MAA president Datuk Aishah Ahmad said the delay is affecting locally assembled models that are applying for tax incentives under the Industrial Linkage Programme (ILP). She said the wait can reach between five and seven months, and will subsequently impact the sales of new vehicles in 2019.

“I cannot mention [who] specifically, but many of our members have been affected by this delay. There are a lot of models which we have shown during the motor show (Kuala Lumpur International Motor Show 2018) and we are supposed to launch them, but until today we still haven’t got the official prices [from the authorities],” she said at a media briefing here yesterday.
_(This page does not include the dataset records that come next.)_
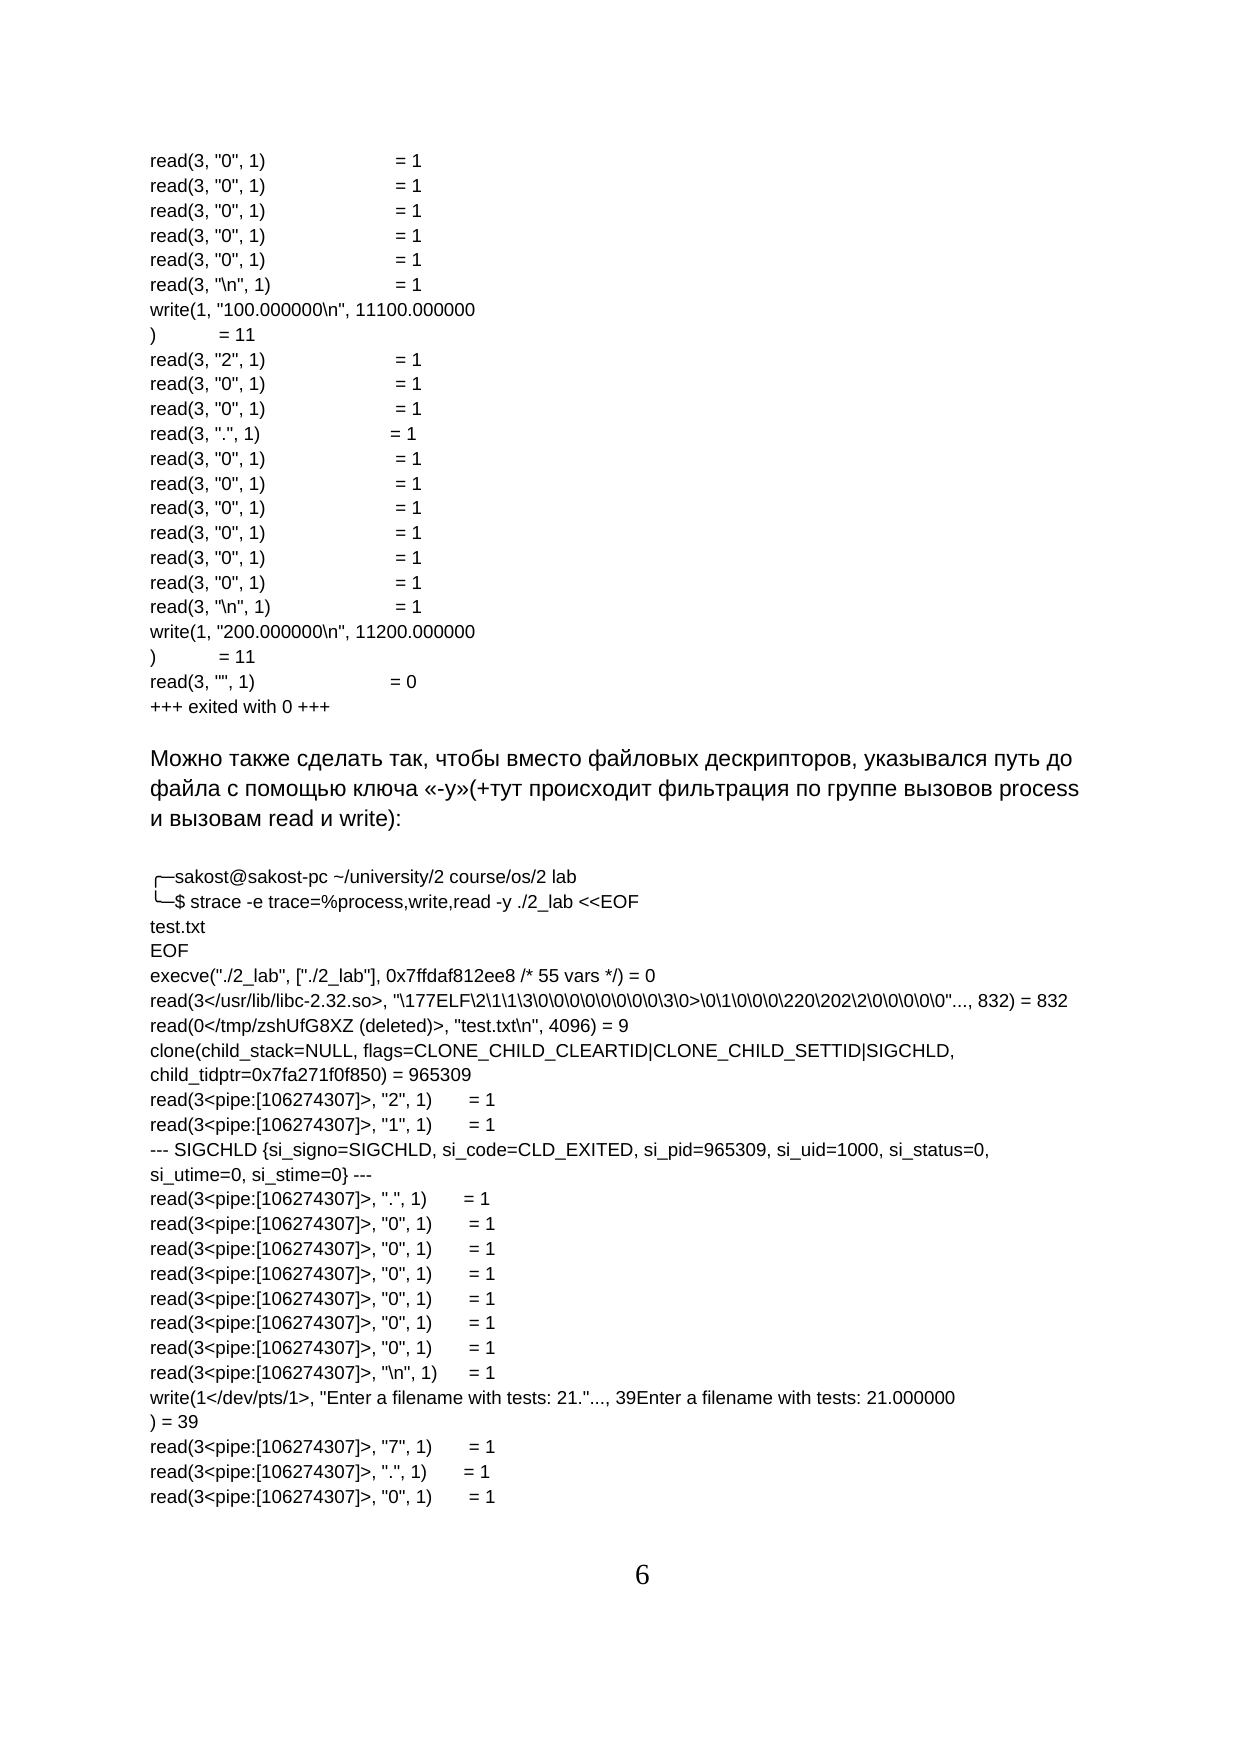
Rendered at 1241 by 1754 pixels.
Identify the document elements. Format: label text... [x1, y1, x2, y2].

text read(3, "0", 1) = 1 [150, 447, 1091, 469]
text test.txt [150, 915, 1091, 937]
text read(3</usr/lib/libc-2.32.so>, "\177ELF\2\1\1\3\0\0\0\0\0\0\0\0\3\0>\0\1\0\0\0\220\202\2\0\0\0\0\0"..., 832) = 832 [150, 990, 1091, 1011]
text read(3, "", 1) = 0 [150, 671, 1091, 692]
text read(3<pipe:[106274307]>, "0", 1) = 1 [150, 1238, 1091, 1259]
text read(3, "0", 1) = 1 [150, 571, 1091, 593]
text read(3<pipe:[106274307]>, "0", 1) = 1 [150, 1486, 1091, 1507]
text Можно также сделать так, чтобы вместо файловых дескрипторов, указывался путь до файла с помощью ключа «-y»(+тут происходит фильтрация по группе вызовов process и вызовам read и write): [150, 745, 1091, 832]
text read(3, "0", 1) = 1 [150, 522, 1091, 543]
text read(3, "0", 1) = 1 [150, 249, 1091, 271]
text read(3, "0", 1) = 1 [150, 224, 1091, 246]
text write(1</dev/pts/1>, "Enter a filename with tests: 21."..., 39Enter a filename with tests: 21.000000 [150, 1386, 1091, 1408]
text read(3<pipe:[106274307]>, "2", 1) = 1 [150, 1089, 1091, 1111]
text read(3, "0", 1) = 1 [150, 199, 1091, 221]
text --- SIGCHLD {si_signo=SIGCHLD, si_code=CLD_EXITED, si_pid=965309, si_uid=1000, si_status=0, si_utime=0, si_stime=0} --- [150, 1138, 1091, 1185]
text read(3, "2", 1) = 1 [150, 348, 1091, 370]
text read(3<pipe:[106274307]>, "0", 1) = 1 [150, 1287, 1091, 1309]
text read(3<pipe:[106274307]>, "0", 1) = 1 [150, 1213, 1091, 1234]
text read(3, ".", 1) = 1 [150, 423, 1091, 444]
text read(3<pipe:[106274307]>, "1", 1) = 1 [150, 1114, 1091, 1135]
text clone(child_stack=NULL, flags=CLONE_CHILD_CLEARTID|CLONE_CHILD_SETTID|SIGCHLD, child_tidptr=0x7fa271f0f850) = 965309 [150, 1039, 1091, 1086]
text read(3<pipe:[106274307]>, ".", 1) = 1 [150, 1188, 1091, 1210]
text ) = 11 [150, 323, 1091, 345]
text read(3<pipe:[106274307]>, "0", 1) = 1 [150, 1262, 1091, 1284]
text read(3, "\n", 1) = 1 [150, 596, 1091, 618]
text EOF [150, 940, 1091, 962]
text +++ exited with 0 +++ [150, 695, 1091, 717]
text read(3<pipe:[106274307]>, "7", 1) = 1 [150, 1436, 1091, 1458]
text read(3<pipe:[106274307]>, ".", 1) = 1 [150, 1461, 1091, 1482]
text write(1, "200.000000\n", 11200.000000 [150, 621, 1091, 643]
text read(3<pipe:[106274307]>, "0", 1) = 1 [150, 1312, 1091, 1334]
text read(3, "\n", 1) = 1 [150, 274, 1091, 296]
text ) = 39 [150, 1411, 1091, 1433]
text read(3, "0", 1) = 1 [150, 175, 1091, 196]
text read(3, "0", 1) = 1 [150, 547, 1091, 568]
text write(1, "100.000000\n", 11100.000000 [150, 299, 1091, 320]
text read(3<pipe:[106274307]>, "0", 1) = 1 [150, 1337, 1091, 1358]
text read(3, "0", 1) = 1 [150, 150, 1091, 172]
text read(3, "0", 1) = 1 [150, 472, 1091, 494]
text ╭─sakost@sakost-pc ~/university/2 course/os/2 lab [150, 866, 1091, 887]
text read(0</tmp/zshUfG8XZ (deleted)>, "test.txt\n", 4096) = 9 [150, 1014, 1091, 1036]
text read(3, "0", 1) = 1 [150, 497, 1091, 519]
text read(3, "0", 1) = 1 [150, 373, 1091, 395]
text execve("./2_lab", ["./2_lab"], 0x7ffdaf812ee8 /* 55 vars */) = 0 [150, 965, 1091, 987]
text read(3<pipe:[106274307]>, "\n", 1) = 1 [150, 1362, 1091, 1383]
text ╰─$ strace -e trace=%process,write,read -y ./2_lab <<EOF [150, 891, 1091, 912]
text read(3, "0", 1) = 1 [150, 398, 1091, 419]
text ) = 11 [150, 646, 1091, 667]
Aishah claimed that the delay is due to the Ministry of Finance’s (MoF) refusal to make decisions on the matter, and left it instead to a new government body under the Ministry of International Trade and Industry (Miti) known as the Automotive Business Development Committee (ABDC), making the entire pricing approval process more cumbersome.

The members of the committee, according to Aishah, include representatives from the MoF, the Royal Malaysian Customs Department, the Malaysia Automotive, Robotics and IoT Institute and the Malaysian Investment Development Authority.

A quick check on Miti’s website showed that the committee is chaired by Miti. It is tasked to discuss incentive applications under the Multi Sourcing Parts Progamme and ILP schemes for the automotive industry.

“So the delay is because the MoF now does not want to make decisions [on this]. Everything is channelled back to the ABDC. So all goes to this committee and you must get everybody to sit together.

“Government officials are now holding back — they don’t want to make any decisions on their own. It has to be a committee decision and it is not helping the industry,” she said, adding that the change in government has held authorities back from making decisions and caused [a] setback in the approval process.

“We have voiced this out. It is very difficult because we cannot get prices and therefore we cannot launch our models,” Aishah added.

 

Flat growth for auto sales in 2019

MAA estimated that the number of vehicle sales or total industry volume (TIV) in 2019 will grow at a marginal rate of 0.21% to 600,000 units from 598,714 units in 2018.

Aishah highlighted that the forecast has taken into account various factors throughout the year that would affect the TIV, including an expected subdued global economic growth, dismal local economy outlook, weak ringgit, lower public investment, and moderation in consumers’ spending in light of economic uncertainties and inflationary pressure.

After two years of consecutive contraction, the local automotive market rebounded in 2018 with TIV of new motor vehicles of 598,714 units against 576,625 units registered in 2017, representing an increase of 22,089 units or 3.8%.

MAA attributed the uptick in demand mostly to the reduction in general car prices in June to August when the government announced a tax holiday for the three-month period by zero-rating the goods and services tax to make way for the introduction of the new sales and service tax regime.